Sobriety only road for Collins

New Raiders QB turned his life around five years ago

Since 1999, life in the public eye has meant living in a very transparent confessional for Kerry Collins. By his own choice.

Ask the Oakland Raider quarterback a tough question and you'll get unvarnished truth. He was a party boy. He made mistakes. He underwent counseling.

He's a recovering alcoholic who hasn't taken a drop in five years.

"That did more for me than anything I will ever do in my life," he said Wednesday of going on the wagon. "I needed to learn about myself."

The mandate was clear to him. Stop or ...

"If I don't, I'm not going to be around very long," he said. "And I'm certainly not going to be in the NFL for a very long time ... and who knows what was going to happen after that."

Discussing the mistakes he has made, Collins is open, forthright and seemingly unashamed to leave himself so metaphorically unclothed.

It's not that he enjoys confessions. But he is proud of what he has done to turn his life around.

It is also that he needs it. It's a catharsis, a reaffirmation, a reminder to himself. And if his story can somehow be of assistance to others, then the fact he can, has and will continue to tell how he confronted his personal demons will have been more than worth the while.

Taken with the fifth pick in the 1995 NFL Draft, Collins was the first player drafted in Carolina Panthers history. He was heralded as the Golden Boy, and when he helped lead the team to a 12-4 record in his second year, falling one game short of the Super Bowl, the description fit.

But something was festering inside him.

"I had a lot of problems with fame and all the things that come with it," he said. "I'm a pretty private person. That was hard for me. I felt like it was life and death, winning or losing a football game. That can be hard to handle because there are so many highs and lows in this game. If you can't ... have perspective on it, it's going to cause you problems."

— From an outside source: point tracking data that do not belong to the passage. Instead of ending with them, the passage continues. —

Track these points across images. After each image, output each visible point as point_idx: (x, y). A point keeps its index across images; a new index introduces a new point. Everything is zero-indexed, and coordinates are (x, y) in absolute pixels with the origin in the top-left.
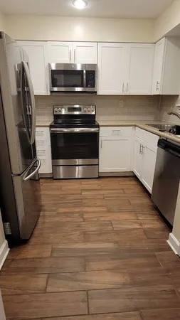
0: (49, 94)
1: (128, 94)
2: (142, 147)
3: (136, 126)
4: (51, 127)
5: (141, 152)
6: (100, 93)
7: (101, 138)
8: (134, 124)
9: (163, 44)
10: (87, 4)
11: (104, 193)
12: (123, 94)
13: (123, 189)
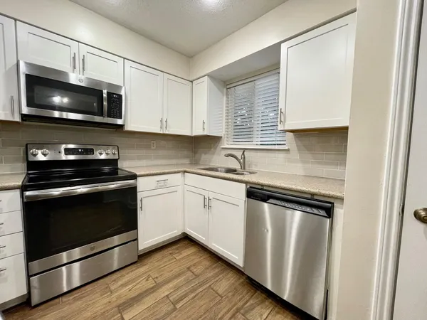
0: (17, 118)
1: (167, 132)
3: (185, 172)
4: (23, 188)
6: (129, 128)
8: (182, 169)
11: (167, 293)
12: (162, 132)
13: (188, 268)
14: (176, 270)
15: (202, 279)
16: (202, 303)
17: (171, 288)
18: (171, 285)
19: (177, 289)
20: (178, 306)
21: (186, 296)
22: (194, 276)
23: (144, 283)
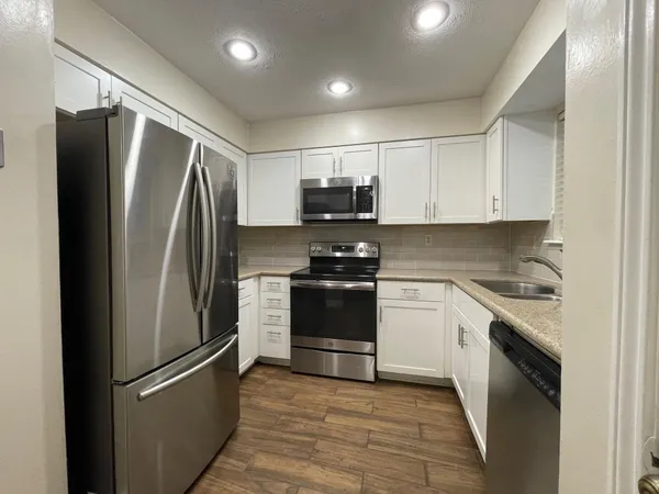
0: (300, 224)
1: (436, 222)
2: (461, 331)
5: (461, 342)
6: (383, 221)
7: (380, 303)
9: (499, 132)
10: (351, 88)
11: (372, 428)
12: (428, 222)
13: (420, 424)
14: (405, 416)
15: (425, 446)
16: (396, 467)
17: (381, 428)
18: (383, 424)
19: (386, 432)
20: (370, 446)
21: (387, 445)
22: (418, 436)
23: (363, 405)
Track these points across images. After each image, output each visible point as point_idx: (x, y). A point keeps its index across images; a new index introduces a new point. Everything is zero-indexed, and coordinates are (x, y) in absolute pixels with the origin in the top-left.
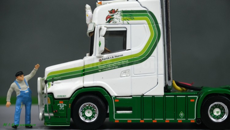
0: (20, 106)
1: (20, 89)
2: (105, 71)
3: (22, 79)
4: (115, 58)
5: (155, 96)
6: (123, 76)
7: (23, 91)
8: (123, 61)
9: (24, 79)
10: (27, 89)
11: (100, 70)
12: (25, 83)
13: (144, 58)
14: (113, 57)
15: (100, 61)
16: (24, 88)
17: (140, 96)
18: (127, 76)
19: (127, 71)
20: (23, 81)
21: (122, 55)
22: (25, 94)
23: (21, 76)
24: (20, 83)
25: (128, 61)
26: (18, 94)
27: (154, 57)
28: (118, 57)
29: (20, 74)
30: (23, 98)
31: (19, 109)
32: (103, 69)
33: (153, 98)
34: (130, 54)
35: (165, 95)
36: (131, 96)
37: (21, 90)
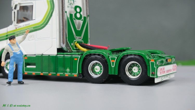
0: (13, 65)
1: (13, 50)
2: (19, 36)
3: (14, 42)
4: (25, 26)
5: (50, 55)
6: (30, 39)
7: (15, 53)
8: (30, 28)
9: (17, 42)
10: (19, 51)
11: (16, 35)
12: (17, 46)
13: (43, 26)
14: (24, 26)
15: (16, 28)
16: (16, 50)
17: (40, 55)
18: (32, 40)
19: (32, 36)
20: (16, 44)
21: (29, 24)
22: (17, 55)
23: (13, 40)
24: (13, 46)
25: (33, 28)
26: (11, 55)
27: (49, 25)
28: (27, 26)
29: (13, 38)
30: (16, 58)
31: (12, 67)
32: (18, 34)
33: (49, 57)
34: (34, 23)
35: (57, 55)
36: (35, 55)
37: (14, 52)
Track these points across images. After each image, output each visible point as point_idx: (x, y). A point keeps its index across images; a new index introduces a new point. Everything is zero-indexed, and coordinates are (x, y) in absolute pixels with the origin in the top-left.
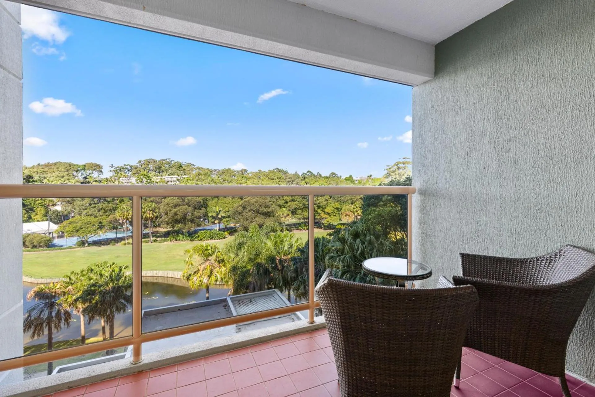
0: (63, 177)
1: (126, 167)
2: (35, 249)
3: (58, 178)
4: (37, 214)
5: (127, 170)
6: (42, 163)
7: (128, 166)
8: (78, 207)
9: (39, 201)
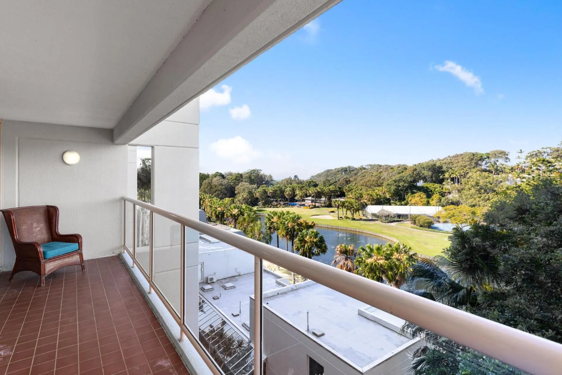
0: (465, 167)
1: (545, 150)
2: (421, 228)
3: (461, 168)
4: (433, 200)
5: (546, 154)
6: (451, 155)
7: (548, 149)
8: (465, 196)
9: (438, 189)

To alleviate the pressure, Collins became Mr. Party Hearty. He says he didn't drink every day, but when he did, he couldn't enjoy just one beer.

"When I drank, I didn't stop," he told reporters at the Super Bowl in January 2001.

Bad old times ensued. His binges resulted in memory loss -- and loss of tact. There was a training camp incident in which he used a racial slur. He says he was just trying to be one of the guys, but he was too drunk to realize it came out as offensive. To this day, that incident involving black teammates in Carolina haunts him more than any other.

"God, that was so far from who I am as a person," he said. "I was trying to be a funny guy, trying to make a joke and I was drunk. It was taken in a way I did not want it taken.

"To my dying day, I would deny that I'm a racist. That was one of the events leading up to my decision to take a look at my alcohol use."

The second came shortly thereafter. He was picked up for a DUI offense and his driver's license was taken away.

In February 1999 he checked into the Menninger Alcohol and Drug Rehabilitation Center in Topeka, Kan. Eight weeks later, he emerged ready to regain control of his life.

"I was fortunate enough to be humble enough to say 'I've got a problem,'" Collins said.

That same month, the New Orleans Saints gave him his unconditional release. A week later, he was claimed by the New York Giants. After an unsteady season in 1999 splitting time with Kent Graham, things came together in 2000.

He passed for 3,610 yards, 22 touchdowns and led the Giants to a 12-4 record and an appearance in the Super Bowl against the Baltimore Ravens.

During interviews leading up to the game, Collins aired out his troubled past, fielding question after question in interview sessions.

"It was very important from the sense that the truth shall set you free," he said. "I kind of laid it all out there. It was a big step in my maturation process."

Then came the game. Collins was 15-for-39 for 112 yards and four interceptions in a 34-7 loss.

"What I learned from that is that the sun is still going to come up the next day," Collins said. "Even though I was terrible ... Kerry Collins the person was going to be OK."

When the Giants let him go April 28, the Raiders snatched him from the free-agent pile. Four months later, he's the starter.

"He has overcome a lot of different things," coach Norv Turner said. "(With) some guys it either breaks them or they come through and do what he has done."

As fate would have it, his first regular season start for Oakland is against Dom Capers, the coach who drafted him back in 1995.

"Like most of us when we're young, (you) think you can handle anything," Capers said. "I give him credit. Boy, he bounced back. He showed what he's made out of. He picked himself up (and) he's been going strong since. I'm happy for Kerry. I admire him for what he's been able to do. That's the mark of a man."